Scan the data below for lines containing the string "elbow" and give only how many there are.

**Data to process**
- Opening Delimiter -
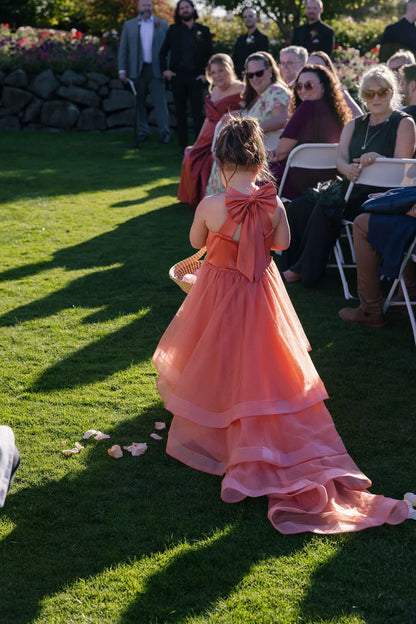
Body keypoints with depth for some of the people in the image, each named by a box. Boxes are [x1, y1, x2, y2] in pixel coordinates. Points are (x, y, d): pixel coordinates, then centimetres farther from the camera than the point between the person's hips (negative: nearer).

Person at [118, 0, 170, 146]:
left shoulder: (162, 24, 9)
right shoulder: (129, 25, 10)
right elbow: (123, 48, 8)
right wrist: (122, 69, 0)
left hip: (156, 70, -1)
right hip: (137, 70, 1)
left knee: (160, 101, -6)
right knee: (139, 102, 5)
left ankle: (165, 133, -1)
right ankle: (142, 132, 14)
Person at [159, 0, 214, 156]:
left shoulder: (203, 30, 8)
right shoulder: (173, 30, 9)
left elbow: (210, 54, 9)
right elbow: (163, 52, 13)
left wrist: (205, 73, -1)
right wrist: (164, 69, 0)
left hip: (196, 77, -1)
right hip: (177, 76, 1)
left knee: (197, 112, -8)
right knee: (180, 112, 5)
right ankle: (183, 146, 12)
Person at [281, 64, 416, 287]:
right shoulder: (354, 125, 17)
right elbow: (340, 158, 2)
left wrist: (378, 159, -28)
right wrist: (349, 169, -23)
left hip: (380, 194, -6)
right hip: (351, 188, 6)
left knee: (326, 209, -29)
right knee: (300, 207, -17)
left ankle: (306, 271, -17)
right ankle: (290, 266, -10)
- Closing Delimiter -
- Opening Delimiter -
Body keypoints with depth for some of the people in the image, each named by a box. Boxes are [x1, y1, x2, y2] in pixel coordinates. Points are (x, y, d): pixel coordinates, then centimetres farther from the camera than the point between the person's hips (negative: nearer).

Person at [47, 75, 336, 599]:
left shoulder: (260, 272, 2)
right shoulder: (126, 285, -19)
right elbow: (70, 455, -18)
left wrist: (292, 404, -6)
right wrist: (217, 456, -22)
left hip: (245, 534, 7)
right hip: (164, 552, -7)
- Closing Delimiter -
- Opening Delimiter -
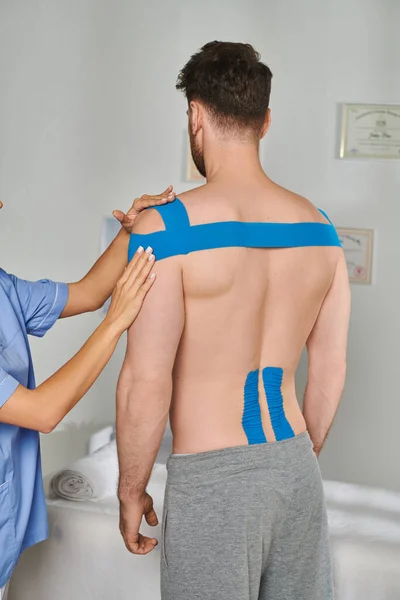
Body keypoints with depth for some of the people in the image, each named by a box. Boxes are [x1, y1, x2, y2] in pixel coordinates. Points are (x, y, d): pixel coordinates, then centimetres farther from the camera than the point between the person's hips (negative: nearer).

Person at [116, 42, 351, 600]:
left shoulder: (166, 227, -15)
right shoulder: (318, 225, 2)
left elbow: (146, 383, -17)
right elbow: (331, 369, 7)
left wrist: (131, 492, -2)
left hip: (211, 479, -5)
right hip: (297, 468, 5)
- Closing Delimiter -
**Output for this task**
7